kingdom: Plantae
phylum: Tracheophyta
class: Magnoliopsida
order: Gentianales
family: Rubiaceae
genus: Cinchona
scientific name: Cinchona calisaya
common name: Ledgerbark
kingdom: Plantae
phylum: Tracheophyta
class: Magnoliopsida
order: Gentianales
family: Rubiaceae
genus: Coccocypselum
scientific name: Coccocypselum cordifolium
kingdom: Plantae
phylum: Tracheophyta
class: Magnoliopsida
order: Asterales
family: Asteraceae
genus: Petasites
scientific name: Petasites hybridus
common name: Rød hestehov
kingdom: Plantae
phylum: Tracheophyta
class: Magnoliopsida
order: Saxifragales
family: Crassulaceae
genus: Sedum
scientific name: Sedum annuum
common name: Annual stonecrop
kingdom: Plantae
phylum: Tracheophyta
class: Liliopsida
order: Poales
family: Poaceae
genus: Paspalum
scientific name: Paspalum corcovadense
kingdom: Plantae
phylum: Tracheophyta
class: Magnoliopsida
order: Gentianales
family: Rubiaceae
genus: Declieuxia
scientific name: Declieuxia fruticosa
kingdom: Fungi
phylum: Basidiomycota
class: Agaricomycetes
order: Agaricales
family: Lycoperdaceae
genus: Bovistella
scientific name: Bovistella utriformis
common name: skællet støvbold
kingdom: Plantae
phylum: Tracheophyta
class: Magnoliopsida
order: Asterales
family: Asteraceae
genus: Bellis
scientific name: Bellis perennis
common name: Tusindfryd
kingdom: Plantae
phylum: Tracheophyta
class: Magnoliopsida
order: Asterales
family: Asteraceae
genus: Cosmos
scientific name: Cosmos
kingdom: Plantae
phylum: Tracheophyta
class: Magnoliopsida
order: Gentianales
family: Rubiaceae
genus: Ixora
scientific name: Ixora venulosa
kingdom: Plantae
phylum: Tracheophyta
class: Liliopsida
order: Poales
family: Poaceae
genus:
════════════════
### Co zrobić
Zamień wiersze ze wszystkich wpisów powyżej na jedną listę numerowaną, bez pustych linii.

### Odpowiedź
1. kingdom: Plantae
2. phylum: Tracheophyta
3. class: Magnoliopsida
4. order: Gentianales
5. family: Rubiaceae
6. genus: Cinchona
7. scientific name: Cinchona calisaya
8. common name: Ledgerbark
9. kingdom: Plantae
10. phylum: Tracheophyta
11. class: Magnoliopsida
12. order: Gentianales
13. family: Rubiaceae
14. genus: Coccocypselum
15. scientific name: Coccocypselum cordifolium
16. kingdom: Plantae
17. phylum: Tracheophyta
18. class: Magnoliopsida
19. order: Asterales
20. family: Asteraceae
21. genus: Petasites
22. scientific name: Petasites hybridus
23. common name: Rød hestehov
24. kingdom: Plantae
25. phylum: Tracheophyta
26. class: Magnoliopsida
27. order: Saxifragales
28. family: Crassulaceae
29. genus: Sedum
30. scientific name: Sedum annuum
31. common name: Annual stonecrop
32. kingdom: Plantae
33. phylum: Tracheophyta
34. class: Liliopsida
35. order: Poales
36. family: Poaceae
37. genus: Paspalum
38. scientific name: Paspalum corcovadense
39. kingdom: Plantae
40. phylum: Tracheophyta
41. class: Magnoliopsida
42. order: Gentianales
43. family: Rubiaceae
44. genus: Declieuxia
45. scientific name: Declieuxia fruticosa
46. kingdom: Fungi
47. phylum: Basidiomycota
48. class: Agaricomycetes
49. order: Agaricales
50. family: Lycoperdaceae
51. genus: Bovistella
52. scientific name: Bovistella utriformis
53. common name: skællet støvbold
54. kingdom: Plantae
55. phylum: Tracheophyta
56. class: Magnoliopsida
57. order: Asterales
58. family: Asteraceae
59. genus: Bellis
60. scientific name: Bellis perennis
61. common name: Tusindfryd
62. kingdom: Plantae
63. phylum: Tracheophyta
64. class: Magnoliopsida
65. order: Asterales
66. family: Asteraceae
67. genus: Cosmos
68. scientific name: Cosmos
69. kingdom: Plantae
70. phylum: Tracheophyta
71. class: Magnoliopsida
72. order: Gentianales
73. family: Rubiaceae
74. genus: Ixora
75. scientific name: Ixora venulosa
76. kingdom: Plantae
77. phylum: Tracheophyta
78. class: Liliopsida
79. order: Poales
80. family: Poaceae
81. genus:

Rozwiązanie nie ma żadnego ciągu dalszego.